On est monté dans sa 306 usée, direction la ville. Je connais pas bien les quartiers là bas, je m’étais juste contenté d’aller du train à la fac, de la fac à Evry 2 et d’Evry 2 à la gare. Le reste de la ville m’attirait pas plus que ça : ça ressemblait à un Melun en plus grand, en plus triste, en plus grave.
C’est dû moins ce que j’imaginais.
Et en parcourant ces avenues, je me rendais compte que j’avais raison.
Ahmed m’a tendu une casquette. Une vieille Adidas décolorée.
– Pour te cacher un peu le visage, qu’il m’a dit.
Il faisait chaud dans la voiture. Rien à voir avec le soleil ou le chauffage, c’était lui, son énergie, il bouillait littéralement. Il avait dû passer ses derniers mois à traquer les mecs du KFC, avec comme seul objectif de les griller sur place.
L’idée de voir ces gars grillés me faisait flipper. Mais elle m’apparaissait légitime aussi.
Dans les bds, tu vois toujours les gentils et les méchants se rouster gentiment. Y a pas vraiment de mort, ou si ça arrive jamais longtemps, dans la vraie vie c’est différent : tu essuies une rafale d’énergie, tu te prends un pic de glace dans le bide, ou un mec super fort de tèje une bagnole sur la cafetière, tu y restes mec, tu y restes. C’est la vraie vie de super. Pour ça qu’ils font pas les marioles en pyjama à tous les quatre coins de la rue.

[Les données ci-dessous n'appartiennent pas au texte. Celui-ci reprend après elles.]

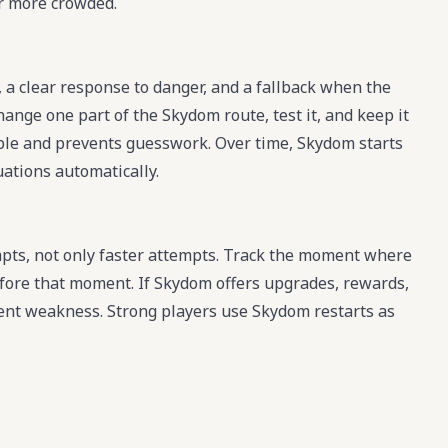
r more crowded.
 a clear response to danger, and a fallback when the
hange one part of the Skydom route, test it, and keep it
sible and prevents guesswork. Over time, Skydom starts
uations automatically.
ts, not only faster attempts. Track the moment where
efore that moment. If Skydom offers upgrades, rewards,
rrent weakness. Strong players use Skydom restarts as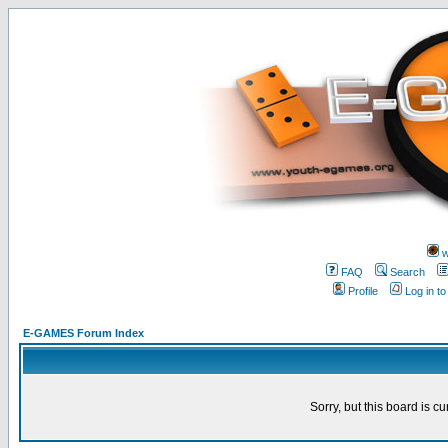
w
FAQ
Search
Profile
Log in t
E-GAMES Forum Index
Sorry, but this board is cu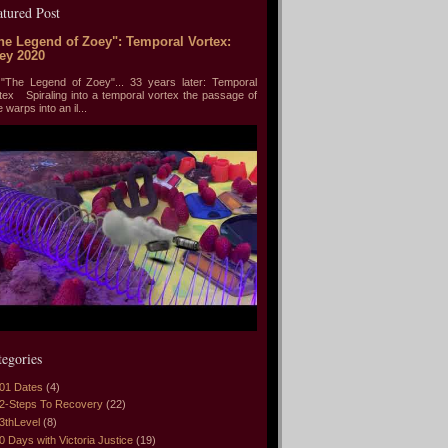
atured Post
he Legend of Zoey": Temporal Vortex:
ey 2020
he Legend of Zoey"... 33 years later: Temporal
tex Spiraling into a temporal vortex the passage of
e warps into an il...
tegories
01 Dates
(4)
2-Steps To Recovery
(22)
3thLevel
(8)
0 Days with Victoria Justice
(19)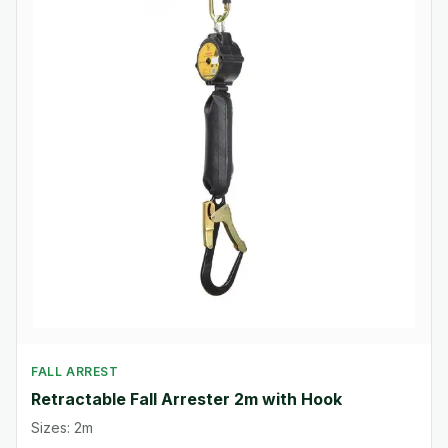
FALL ARREST
Retractable Fall Arrester 2m with Hook
Sizes: 2m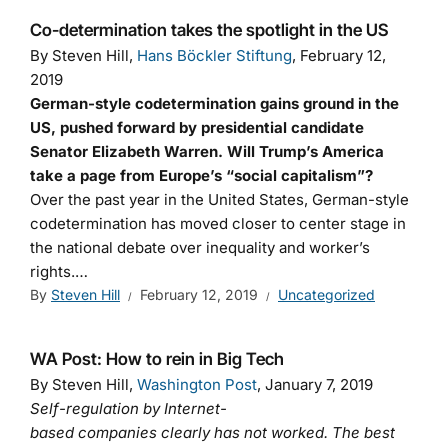
Co-determination takes the spotlight in the US
By Steven Hill,
Hans Böckler Stiftung
, February 12,
2019
German-style codetermination gains ground in the
US, pushed forward by presidential candidate
Senator Elizabeth Warren. Will Trump’s America
take a page from Europe’s “social capitalism”?
Over the past year in the United States, German-style
codetermination has moved closer to center stage in
the national debate over inequality and worker’s
rights.…
By
Steven Hill
February 12, 2019
Uncategorized
WA Post: How to rein in Big Tech
By Steven Hill,
Washington Post
, January 7, 2019
Self-regulation by Internet-
based companies clearly has not worked. The best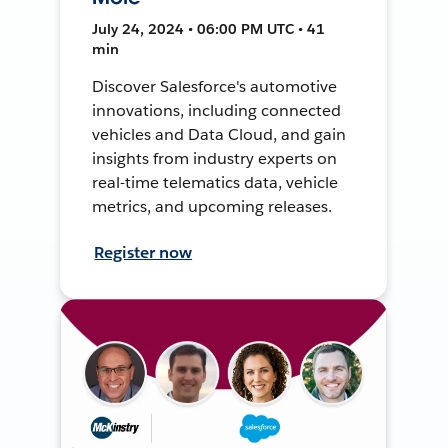
July 24, 2024 • 06:00 PM UTC • 41
min
Discover Salesforce's automotive
innovations, including connected
vehicles and Data Cloud, and gain
insights from industry experts on
real-time telematics data, vehicle
metrics, and upcoming releases.
Register now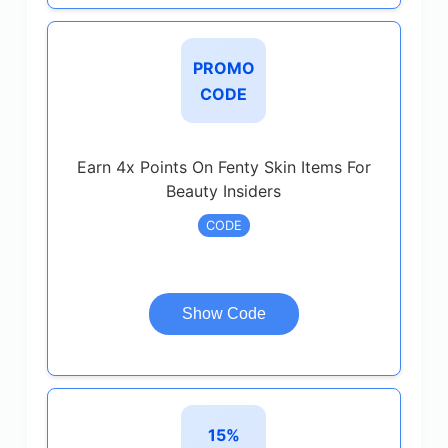
PROMO
CODE
Earn 4x Points On Fenty Skin Items For
Beauty Insiders
CODE
Show Code
15%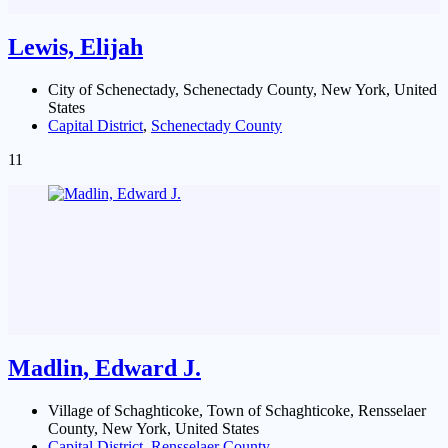
Lewis, Elijah
City of Schenectady, Schenectady County, New York, United
States
Capital District
,
Schenectady County
11
Madlin, Edward J.
Village of Schaghticoke, Town of Schaghticoke, Rensselaer
County, New York, United States
Capital District
,
Rensselaer County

– C’est quoi le plan ? que j’ai repris, en me roulant un joint.
– On la joue opération militaire. On débarque, on explose, on se casse.
– Je suis pas comme Mathieu ou Aïsétou, j’explose que dalle.
– Tu conduiras, qu’il me dit. Tu nous sortiras de là.
– Je connais pas le coin.
– Pas besoin, tu fileras tout droit jusqu’à la francilienne.
– Hum.
J’allume le pétard et tire une latte.
– Fait tourner mec.
– Celui qui conduit, c’est qui celui fume pas.
– Mes couilles !
Et il éclate d’un rire gras que je lui connaissais pas.
On a retrouvé les autres dans un Quick. J’ai jamais trop aimé les Quick, mais comme j’avais soif, je m’en suis contenté.
Puis on a débriefé une dernière fois.
Les mecs seront dans un appart à taper la console. L’appart est dans une tour pas loin, huitième étage droite. Un ascenseur, qui merde souvent. Des gars qui zieutent un peu partout. Ahmed a de fausses plaques pour la bagnoles, Mathieu des joggings, des gants, Aïsétou des BNs, pour l’après.
– Des BNs quoi, qu’il a confirmé en montrant un paquet parfum chocolat.
– Le mec tu lui parles de dézinguer des cailleras et il se pointe avec des BNs… a renchéri Mathieu.
– C’est important de bien bouffer, avait insisté Aïsétou, très sérieux.
Voilà comment on a pris la direction de l’immeuble, habillé en ninja à deux balles, armés de BNs.
Au fond, c’était un plan con, pour quatre cons.